According to count one of the federal indictment, Leslie “did knowingly and wilfully combine, conspire, confederate and agree with persons known and unknown … to knowingly and wilfully deliver and cause to be delivered to a common carrier … a package or container containing a firearm and ammunition without written notice to the carrier that such firearm and ammunition was being transported and shipped … and did knowingly and fraudulently export, attempt to export, and send from the United States to a place outside the U.S., that is, the Cayman Islands, merchandise, articles and objects, that is, firearms and ammunition, contrary to the laws and regulations of the United States …”

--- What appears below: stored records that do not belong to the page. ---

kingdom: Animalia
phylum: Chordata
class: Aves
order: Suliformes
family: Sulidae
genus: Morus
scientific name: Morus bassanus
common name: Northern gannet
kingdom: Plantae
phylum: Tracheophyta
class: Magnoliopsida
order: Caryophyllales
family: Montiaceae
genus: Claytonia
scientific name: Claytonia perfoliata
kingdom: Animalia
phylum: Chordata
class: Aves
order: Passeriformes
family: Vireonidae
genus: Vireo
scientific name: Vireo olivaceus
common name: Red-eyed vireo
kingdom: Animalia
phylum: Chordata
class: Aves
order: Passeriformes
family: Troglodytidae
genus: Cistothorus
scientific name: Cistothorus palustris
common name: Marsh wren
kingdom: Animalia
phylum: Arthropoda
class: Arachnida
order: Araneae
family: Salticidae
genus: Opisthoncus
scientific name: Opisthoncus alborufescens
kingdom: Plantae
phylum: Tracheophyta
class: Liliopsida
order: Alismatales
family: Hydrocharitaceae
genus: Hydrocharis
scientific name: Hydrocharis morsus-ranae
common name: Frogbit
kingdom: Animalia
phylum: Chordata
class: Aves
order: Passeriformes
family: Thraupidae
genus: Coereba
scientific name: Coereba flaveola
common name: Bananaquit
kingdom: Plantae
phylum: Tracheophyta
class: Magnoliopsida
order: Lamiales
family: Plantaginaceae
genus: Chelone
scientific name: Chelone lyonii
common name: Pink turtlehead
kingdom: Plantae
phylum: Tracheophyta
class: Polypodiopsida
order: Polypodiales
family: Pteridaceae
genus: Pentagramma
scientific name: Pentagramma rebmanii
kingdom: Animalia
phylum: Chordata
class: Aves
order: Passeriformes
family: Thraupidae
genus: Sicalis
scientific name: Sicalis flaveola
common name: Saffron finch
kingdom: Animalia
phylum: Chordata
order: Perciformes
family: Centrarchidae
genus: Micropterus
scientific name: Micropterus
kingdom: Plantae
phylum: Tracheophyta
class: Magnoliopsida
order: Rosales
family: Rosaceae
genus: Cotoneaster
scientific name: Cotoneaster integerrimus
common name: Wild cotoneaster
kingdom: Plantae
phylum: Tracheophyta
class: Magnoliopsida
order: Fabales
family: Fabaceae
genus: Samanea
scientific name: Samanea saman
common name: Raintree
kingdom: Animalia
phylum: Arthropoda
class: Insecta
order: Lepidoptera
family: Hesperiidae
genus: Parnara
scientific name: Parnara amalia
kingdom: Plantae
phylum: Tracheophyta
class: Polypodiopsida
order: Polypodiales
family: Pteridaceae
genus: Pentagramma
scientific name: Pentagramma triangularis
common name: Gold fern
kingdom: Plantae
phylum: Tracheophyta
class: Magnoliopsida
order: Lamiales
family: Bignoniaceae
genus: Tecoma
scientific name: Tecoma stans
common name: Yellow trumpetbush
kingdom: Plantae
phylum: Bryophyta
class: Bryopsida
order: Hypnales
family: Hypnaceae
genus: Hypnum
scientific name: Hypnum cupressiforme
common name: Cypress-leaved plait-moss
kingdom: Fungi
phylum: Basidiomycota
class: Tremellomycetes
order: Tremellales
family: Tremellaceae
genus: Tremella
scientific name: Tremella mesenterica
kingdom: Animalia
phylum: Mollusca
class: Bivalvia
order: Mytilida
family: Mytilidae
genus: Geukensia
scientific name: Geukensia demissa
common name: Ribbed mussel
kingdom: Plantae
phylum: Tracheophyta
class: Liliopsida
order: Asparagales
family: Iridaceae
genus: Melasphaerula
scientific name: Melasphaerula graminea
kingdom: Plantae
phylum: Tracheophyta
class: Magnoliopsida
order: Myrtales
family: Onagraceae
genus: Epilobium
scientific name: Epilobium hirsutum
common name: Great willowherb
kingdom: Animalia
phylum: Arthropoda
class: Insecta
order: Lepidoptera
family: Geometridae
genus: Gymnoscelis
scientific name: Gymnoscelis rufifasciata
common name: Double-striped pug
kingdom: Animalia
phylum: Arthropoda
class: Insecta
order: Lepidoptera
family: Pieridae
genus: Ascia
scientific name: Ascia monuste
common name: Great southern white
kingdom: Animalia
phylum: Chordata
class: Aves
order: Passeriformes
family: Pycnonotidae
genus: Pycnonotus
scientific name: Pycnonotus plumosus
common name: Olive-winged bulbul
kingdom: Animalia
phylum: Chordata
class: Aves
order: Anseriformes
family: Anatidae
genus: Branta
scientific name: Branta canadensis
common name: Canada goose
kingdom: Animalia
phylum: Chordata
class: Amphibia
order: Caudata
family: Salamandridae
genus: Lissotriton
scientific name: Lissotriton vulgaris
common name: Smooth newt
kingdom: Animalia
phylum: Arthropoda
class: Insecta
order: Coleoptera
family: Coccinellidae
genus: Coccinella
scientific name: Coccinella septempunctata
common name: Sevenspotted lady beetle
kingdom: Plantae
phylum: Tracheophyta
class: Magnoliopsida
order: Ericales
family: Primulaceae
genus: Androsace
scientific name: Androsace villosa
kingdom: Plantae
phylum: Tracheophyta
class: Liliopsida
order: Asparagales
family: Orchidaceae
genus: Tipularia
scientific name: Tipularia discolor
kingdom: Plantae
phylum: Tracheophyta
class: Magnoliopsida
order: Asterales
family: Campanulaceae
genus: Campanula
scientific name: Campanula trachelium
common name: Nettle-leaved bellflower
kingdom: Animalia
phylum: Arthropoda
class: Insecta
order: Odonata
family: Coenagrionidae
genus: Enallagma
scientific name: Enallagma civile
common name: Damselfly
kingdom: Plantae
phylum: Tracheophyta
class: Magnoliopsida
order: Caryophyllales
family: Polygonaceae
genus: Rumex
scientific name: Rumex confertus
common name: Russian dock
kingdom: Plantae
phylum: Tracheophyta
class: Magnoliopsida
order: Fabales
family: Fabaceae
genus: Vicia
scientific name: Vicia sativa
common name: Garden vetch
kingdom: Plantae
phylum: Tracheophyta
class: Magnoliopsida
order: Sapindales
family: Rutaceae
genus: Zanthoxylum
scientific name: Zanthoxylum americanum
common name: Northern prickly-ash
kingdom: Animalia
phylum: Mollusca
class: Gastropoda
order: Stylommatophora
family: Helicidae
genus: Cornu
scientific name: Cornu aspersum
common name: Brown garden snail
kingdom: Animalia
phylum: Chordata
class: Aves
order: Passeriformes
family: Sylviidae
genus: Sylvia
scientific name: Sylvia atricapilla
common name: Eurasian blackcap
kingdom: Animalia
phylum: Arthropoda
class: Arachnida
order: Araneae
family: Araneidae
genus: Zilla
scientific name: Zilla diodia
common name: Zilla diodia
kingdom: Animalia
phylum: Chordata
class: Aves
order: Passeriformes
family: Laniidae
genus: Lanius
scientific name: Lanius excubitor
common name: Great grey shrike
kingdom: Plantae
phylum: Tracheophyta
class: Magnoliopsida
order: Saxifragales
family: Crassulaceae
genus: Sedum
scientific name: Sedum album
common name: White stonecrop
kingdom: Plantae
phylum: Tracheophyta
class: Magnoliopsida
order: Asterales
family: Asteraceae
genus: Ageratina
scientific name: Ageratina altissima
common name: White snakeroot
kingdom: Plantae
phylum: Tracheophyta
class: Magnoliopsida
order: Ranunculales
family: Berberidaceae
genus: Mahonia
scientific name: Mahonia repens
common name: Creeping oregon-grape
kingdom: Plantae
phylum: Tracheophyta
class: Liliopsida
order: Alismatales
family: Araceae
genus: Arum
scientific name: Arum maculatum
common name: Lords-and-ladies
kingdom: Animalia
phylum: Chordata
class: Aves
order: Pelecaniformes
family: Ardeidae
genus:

In return for the guilty plea to count one of the indictment, the U.S. government agreed to dismiss counts two through seven in the charge against Leslie, who might have faced 20 to 30 years in prison if convicted on all counts.
Terry is serving a 12-year sentence in the Cayman Islands on a conviction relating to possession of a weapon that U.S. authorities believed to be part of the Florida-Cayman gun smuggling and which was used to fire shots at the home of former Cayman Islands Chief Magistrate Margaret Ramsay-Hale in 2010.
Watson and Santamaria are still believed to reside in the Cayman Islands.
Although some details of the Florida-Cayman gun smuggling operation were reported by the Cayman Compass as early as 2009, the full extent of the investigation was not known publicly until the newspaper obtained a probable cause affidavit filed by U.S. Bureau of Alcohol, Tobacco, Firearms and Explosives investigators in early December 2011.
That document, required to be filed so officers could arrest Leslie, named roughly a dozen other individuals who U.S. authorities believed played some role in the gun smuggling operation. The affidavit does not amount to criminal charges against those named individuals. Several individuals named in the document have never been charged in either the U.S. or the Cayman Islands.
However, statements made in the document indicate the named individuals – most of whom are Caymanians – “were identified as participants in the firearms smuggling activities.”
The original indictment against Leslie also names several other individuals in recounting what U.S. authorities believe to have occurred with the gun smuggling case during 2008.